**ZITIERTER AUSZUG:**

--------------------

1. Die Einziehung gemäß §§ 184b Abs. 6 bzw. 184c Abs. 6 StGB a.F (entspricht Abs. 7 n.F.) betrifft (nur) die Beziehungsgegenstände, etwa die Festplatte, auf der sich die inkriminierten Dateien befinden, nicht jedoch den gesamten Computer nebst Zubehör.

2. Als weniger einschneidendes Mittel kann die endgültige Löschung der Dateien in Betracht kommen. In diesem Fall wäre der Vorbehalt der Einziehung unter Anordnung der konkreten Maßnahme auszusprechen.

3.Die Kostentragungspflicht der Durchführung einer solchen Maßnahme (z.B. Löschung) fällt dem Einziehungsbetroffenen zu.

(Leitsätze des Gerichts)

OLG Celle, Beschl. v. 18.8.20223 Ss 18/22

I. Sachverhalt

Einziehung angefochten

Das AG hat den Angeklagten u.a. wegen des Besitzes von kinder- und jugendpornografischen Inhalten verurteilt und die Einziehung eines PC-Towers und zweier Smartphones angeordnet. Die auf die Einziehungsanordnung beschränkte Revision war bezüglich der Einziehung erfolgreich.

--------------------

**FOLGENDE DATEN:**
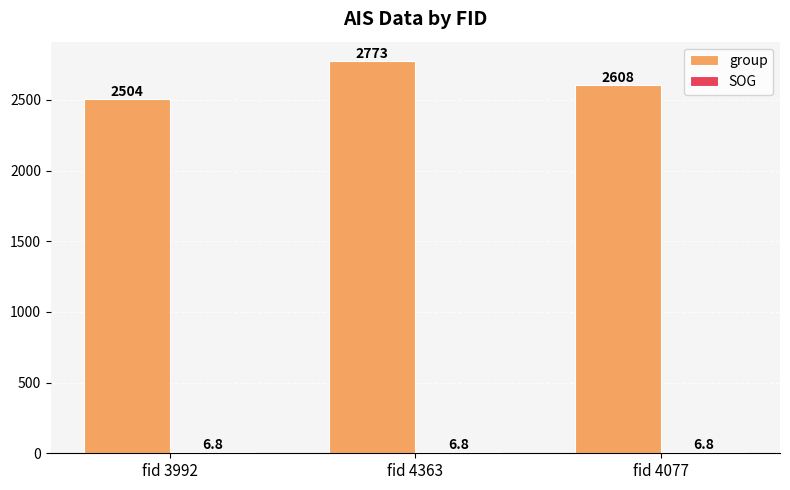

How many groups of bars are there?

3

--------------------

Übertragen Sie aus dem Auszug zur Einziehung den Abschnitt zwischen „Einziehung angefochten“ und „der Einziehung erfolgreich.“ einschließlich dieser beiden Stellen wortgetreu.

**LÖSUNG:**
Einziehung angefochten

Das AG hat den Angeklagten u.a. wegen des Besitzes von kinder- und jugendpornografischen Inhalten verurteilt und die Einziehung eines PC-Towers und zweier Smartphones angeordnet. Die auf die Einziehungsanordnung beschränkte Revision war bezüglich der Einziehung erfolgreich.